ABOUT THIS EXERCISE:
May I please have every record restated word for word, with the images left out?

ENTRIES SHOWN:
□ □ □ □ □
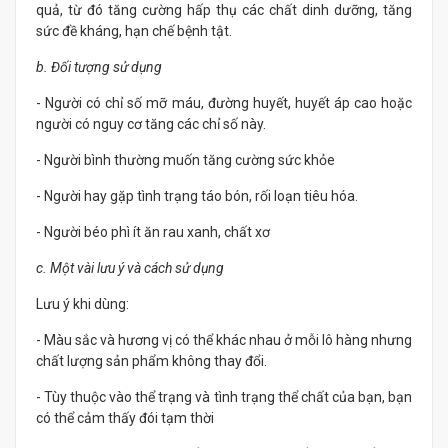
quả, từ đó tăng cường hấp thụ các chất dinh dưỡng, tăng
sức đề kháng, hạn chế bệnh tật.
b. Đối tượng sử dụng
- Người có chỉ số mỡ máu, đường huyết, huyết áp cao hoặc
người có nguy cơ tăng các chỉ số này.
- Người bình thường muốn tăng cường sức khỏe
- Người hay gặp tình trạng táo bón, rối loạn tiêu hóa.
- Người béo phì ít ăn rau xanh, chất xơ
c. Một vài lưu ý và cách sử dụng
Lưu ý khi dùng:
- Màu sắc và hương vị có thể khác nhau ở mỗi lô hàng nhưng
chất lượng sản phẩm không thay đổi.
- Tùy thuộc vào thể trạng và tình trạng thể chất của bạn, bạn
có thể cảm thấy đói tạm thời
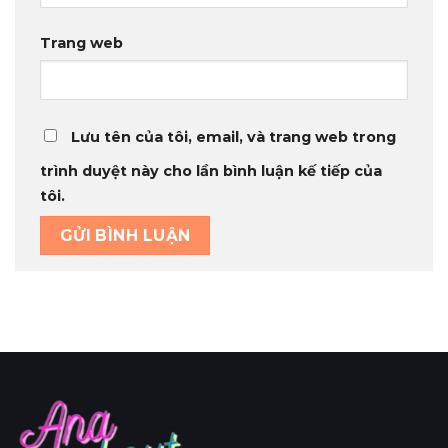
Trang web
Lưu tên của tôi, email, và trang web trong
trình duyệt này cho lần bình luận kế tiếp của
tôi.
□ □ □ □ □
RESULT:
quả, từ đó tăng cường hấp thụ các chất dinh dưỡng, tăng
sức đề kháng, hạn chế bệnh tật.
b. Đối tượng sử dụng
- Người có chỉ số mỡ máu, đường huyết, huyết áp cao hoặc
người có nguy cơ tăng các chỉ số này.
- Người bình thường muốn tăng cường sức khỏe
- Người hay gặp tình trạng táo bón, rối loạn tiêu hóa.
- Người béo phì ít ăn rau xanh, chất xơ
c. Một vài lưu ý và cách sử dụng
Lưu ý khi dùng:
- Màu sắc và hương vị có thể khác nhau ở mỗi lô hàng nhưng
chất lượng sản phẩm không thay đổi.
- Tùy thuộc vào thể trạng và tình trạng thể chất của bạn, bạn
có thể cảm thấy đói tạm thời
Trang web
Lưu tên của tôi, email, và trang web trong
trình duyệt này cho lần bình luận kế tiếp của
tôi.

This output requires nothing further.